All that apart, this was a story in which I, as the only Western correspondent in East Berlin at the time, was a virtual non-player. The first I learned of it was during my regular early-morning reading of the Reuter European newswire. As there were no phone communications between East and West Berlin, and the whole thing had taken place in utmost secrecy at the Soviet embassy, there was little that I could do but read the beautiful Annette von Broecker's story with admiration. Shortly after the exchange, a Reuter story dealing with the exchange startled me into life. It quoted Donovan, the American lawyer so excellently depicted by Tom Hanks in the film, as saying the man in the Soviet embassy he had negotiated with was one Ivan Shishkin who, though he described himself as a second secretary, was clearly in a position of authority over the Soviet ambassador.

This amazed me as said Shishkin, whose visiting card described him as Second Secretary Press, had been my one and only contact in the Soviet embassy in the 14 months I had been assigned to East Berlin. I knew him very well, or so I thought. Hardly a week passed by without my calling on him for what were interesting and occasionally newsworthy conversations. But it had not taken me long to realise that Shish, as my wife and I called him, was extremely well informed. When he said "I think", that meant "I know". The extreme example of this was a week or so before the Kennedy-Khrushchev summit in June 1961 when his "thoughts" on what line Khrushchev would take turned out to be an uncannily correct prediction. Our agreement was that, although I could not identify him by name, I could write anything he said as long as it was attributed to a "usually well-informed Soviet source".

Shish was a professed Anglophile (and tried to dress like one), and my wife Mary and I had got to know him quite well socially. Indeed on one occasion when I had to visit Prague for a few days, he invited Mary, a 22-year-old blonde whom he described as an "English rose", to spend the day with him and his wife and daughter in the Soviet compound in the Karlshorst area of East Berlin. She told me on my return that they had spent the day fishing and had had a nice picnic. The only thing he asked of her was a photograph of her father, a Norfolk vicar. After a long and what now seems a fairly ridiculous discussion of the pros and cons of this request, we decided that we could not see any cons - and provided said photograph.

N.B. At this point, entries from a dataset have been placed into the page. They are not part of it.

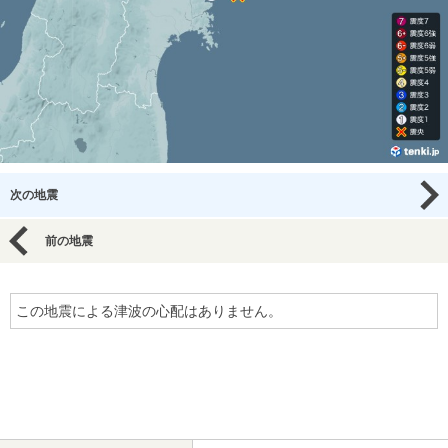
次の地震
前の地震
この地震による津波の心配はありません。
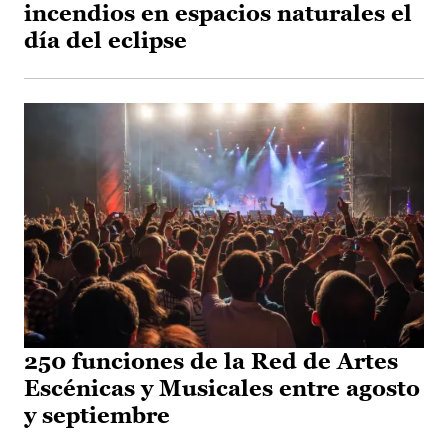
incendios en espacios naturales el
día del eclipse
250 funciones de la Red de Artes
Escénicas y Musicales entre agosto
y septiembre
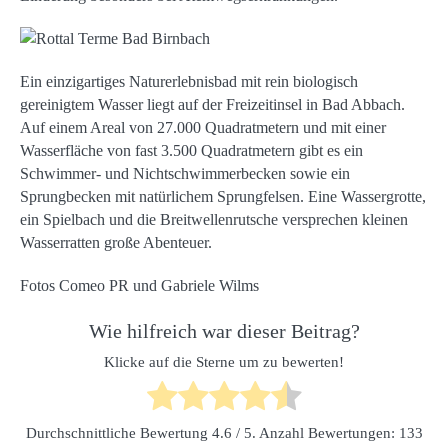
Ein einzigartiges Naturerlebnisbad mit rein biologisch
gereinigtem Wasser liegt auf der Freizeitinsel in Bad Abbach.
Auf einem Areal von 27.000 Quadratmetern und mit einer
Wasserfläche von fast 3.500 Quadratmetern gibt es ein
Schwimmer- und Nichtschwimmerbecken sowie ein
Sprungbecken mit natürlichem Sprungfelsen. Eine Wassergrotte,
ein Spielbach und die Breitwellenrutsche versprechen kleinen
Wasserratten große Abenteuer.
Fotos Comeo PR und Gabriele Wilms
Wie hilfreich war dieser Beitrag?
Klicke auf die Sterne um zu bewerten!
Durchschnittliche Bewertung
4.6
/ 5. Anzahl Bewertungen:
133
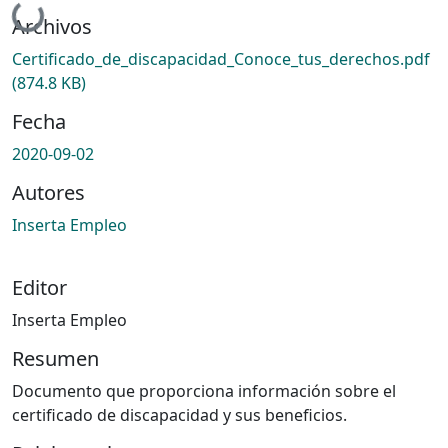
Cargando...
Archivos
Certificado_de_discapacidad_Conoce_tus_derechos.pdf
(874.8 KB)
Fecha
2020-09-02
Autores
Inserta Empleo
Editor
Inserta Empleo
Resumen
Documento que proporciona información sobre el
certificado de discapacidad y sus beneficios.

On Christmas Day 1961, when my parents were visiting us, Shish, having dropped a few heavy hints about his interest in things English, joined us for our traditional turkey lunch and was a most amicable guest. By the time of the events on Glienicke Bridge, I should have realised that he was a man of some authority as, during the November 1961 upcoming US-Soviet tank confrontation at the Friedrichstrasse crossing point, I had complained to him that I had not been able to get as close to the border flashpoint as I wished to report the story adequately. His response was to drive me to the border at Friedrichstrasse in an embassy limousine and, while I remained in the car, speak at some length to the allegedly East German border guard officer in charge of operations, who evidently spoke excellent Russian and looked very Russian! When he returned, he told me: "You can come here as often as you want and there will be no restrictions on your movement provided you do not try to cross the border. Be careful."

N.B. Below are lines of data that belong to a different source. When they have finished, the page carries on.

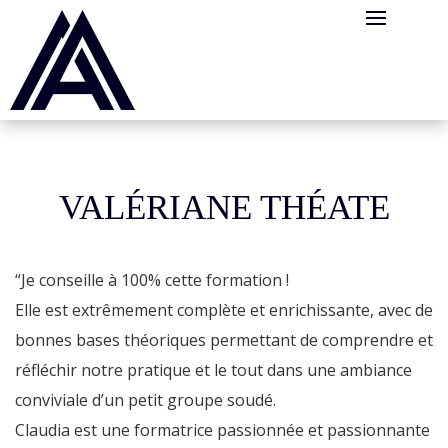
Panneau de gestion des cookies
VALÉRIANE THÉATE
“Je conseille à 100% cette formation !
Elle est extrêmement complète et enrichissante, avec de
bonnes bases théoriques permettant de comprendre et
réfléchir notre pratique et le tout dans une ambiance
conviviale d’un petit groupe soudé.
Claudia est une formatrice passionnée et passionnante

Much later, when Shishkin was Soviet consul-general in London in 1965 at a time when Mary and I were spending a few months in London between assignments in Peking (now Beijing) and Johannesburg, he was identified, after a dramatic confrontation at Heathrow Airport, by a Ministry of Defence spokesman quoted in The Observer newspaper as Colonel-General Ivan Shishkin, head of counter-intelligence Western Europe KGB.